Formation of omega Centauri from an ancient nucleated dwarf galaxy in the young Galactic disc

We first present a self-consistent dynamical model in which $\omega$ Cen is formed from an ancient nucleated dwarf galaxy merging with the first generation of the Galactic thin disc in a retrograde manner with respect to the Galactic rotation. Our numerical simulations demonstrate that during merging between the Galaxy and the $\omega$ Cen's host dwarf with $M_{\rm B}$ $\simeq$ -14 mag and its nucleus mass of $10^7$ $M_{\odot}$, the outer stellar envelope of the dwarf is nearly completely stripped whereas the central nucleus can survive from the tidal stripping because of its compactness.
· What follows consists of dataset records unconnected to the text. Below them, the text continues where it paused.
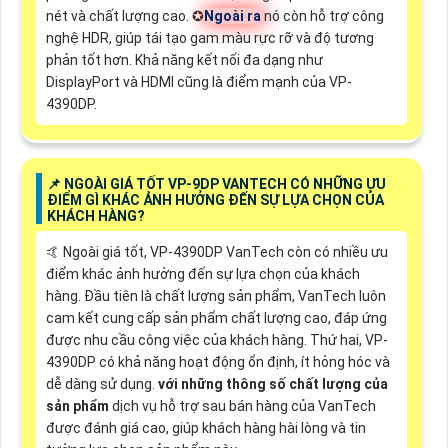
nét và chất lượng cao. ✪
Ngoài ra
nó còn hỗ trợ công
nghệ HDR, giúp tái tạo gam màu rực rỡ và độ tương
phản tốt hơn. Khả năng kết nối đa dạng như
DisplayPort và HDMI cũng là điểm mạnh của VP-
4390DP.
📌 NGOÀI GIÁ TỐT VP-9DP VANTECH CÓ NHỮNG ƯU
ĐIỂM GÌ KHÁC ẢNH HƯỞNG ĐẾN SỰ LỰA CHỌN CỦA
KHÁCH HÀNG?
🤙 Ngoài giá tốt, VP-4390DP VanTech còn có nhiều ưu
điểm khác ảnh hưởng đến sự lựa chọn của khách
hàng. Đầu tiên là chất lượng sản phẩm, VanTech luôn
cam kết cung cấp sản phẩm chất lượng cao, đáp ứng
được nhu cầu công việc của khách hàng. Thứ hai, VP-
4390DP có khả năng hoạt động ổn định, ít hỏng hóc và
dễ dàng sử dụng.
với những thông số chất lượng của
sản phẩm
dịch vụ hỗ trợ sau bán hàng của VanTech
được đánh giá cao, giúp khách hàng hài lòng và tin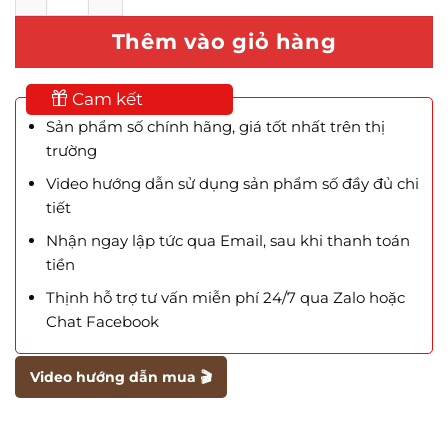
Thêm vào giỏ hàng
Cam kết
Sản phẩm số chính hãng, giá tốt nhất trên thị
trường
Video hướng dẫn sử dụng sản phẩm số đầy đủ chi
tiết
Nhận ngay lập tức qua Email, sau khi thanh toán
tiền
Thịnh hỗ trợ tư vấn miễn phí 24/7 qua Zalo hoặc
Chat Facebook
Video hướng dẫn mua 🎬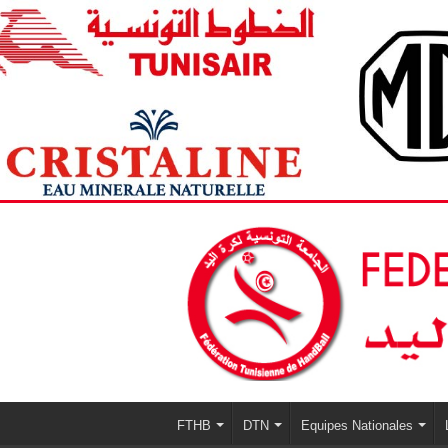
FTHB
DTN
Equipes Nationales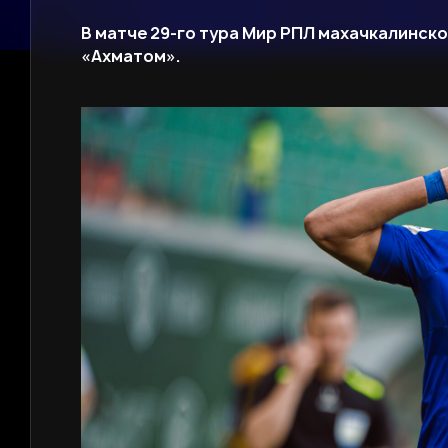
В матче 29-го тура Мир РПЛ махачкалинск
«Ахматом».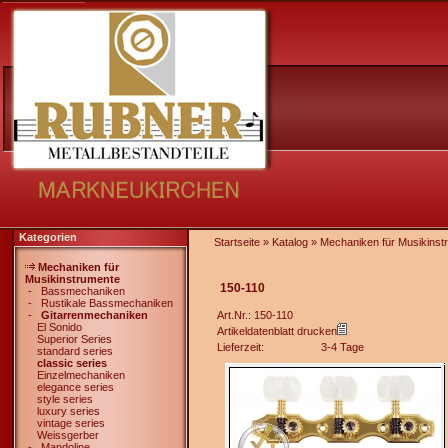
Kategorien
Startseite
»
Katalog
»
Mechaniken für Musikinst
Mechaniken für
Musikinstrumente
150-110
-
Bassmechaniken
-
Rustikale Bassmechaniken
-
Gitarrenmechaniken
Art.Nr.: 150-110
El Sonido
Artikeldatenblatt drucken
Superior Series
Lieferzeit:
3-4 Tage
standard series
classic series
Einzelmechaniken
elegance series
style series
luxury series
vintage series
Weissgerber
-
Mandoline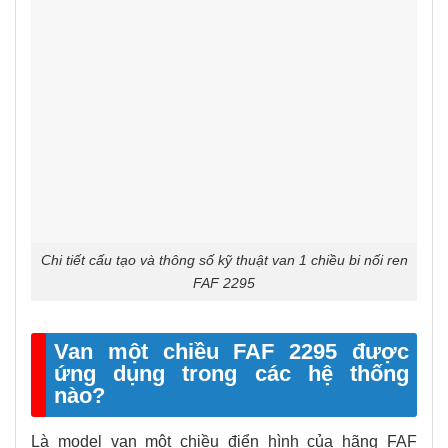
Chi tiết cấu tạo và thông số kỹ thuật van 1 chiều bi nối ren
FAF 2295
Van một chiều FAF 2295 được
ứng dụng trong các hệ thống
nào?
Là model van một chiều điển hình của hãng FAF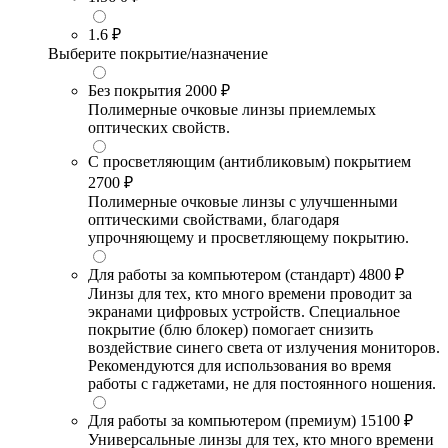
1.6
₽
Выберите покрытие/назначение
Без покрытия
2000 ₽
Полимерные очковые линзы приемлемых
оптических свойств.
С просветляющим (антибликовым) покрытием
2700 ₽
Полимерные очковые линзы с улучшенными
оптическими свойствами, благодаря
упрочняющему и просветляющему покрытию.
Для работы за компьютером (стандарт)
4800 ₽
Линзы для тех, кто много времени проводит за
экранами цифровых устройств. Специальное
покрытие (блю блокер) помогает снизить
воздействие синего света от излучения мониторов.
Рекомендуются для использования во время
работы с гаджетами, не для постоянного ношения.
Для работы за компьютером (премиум)
15100 ₽
Универсальные линзы для тех, кто много времени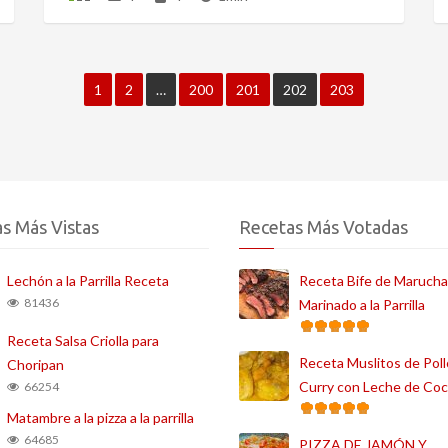
1
2
…
200
201
202
203
s Más Vistas
Recetas Más Votadas
Lechón a la Parrilla Receta
Receta Bife de Marucha
81436
Marinado a la Parrilla
Receta Salsa Criolla para
Receta Muslitos de Poll
Choripan
Curry con Leche de Co
66254
Matambre a la pizza a la parrilla
64685
PIZZA DE JAMÓN Y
The developed naked nucleus has a very bound retrograde orbit around the young Galactic disc, as observed for $\omega$ Cen, with its apocenter and pericenter distances of $\sim$ 8 kpc and $\sim$ 1 kpc, respectively. The Galactic tidal force can induce radial inflow of gas to the dwarf's center and consequently triggers moderately strong nuclear starbursts in a repetitive manner. This result implies that efficient nuclear chemical enrichment resulting from the later starbursts can be closely associated with the origin of the observed relatively young and metal-rich stars in $\omega$ Cen. Dynamical heating by the $\omega$ Cen's host can transform the young thin disc into the thick disc during merging.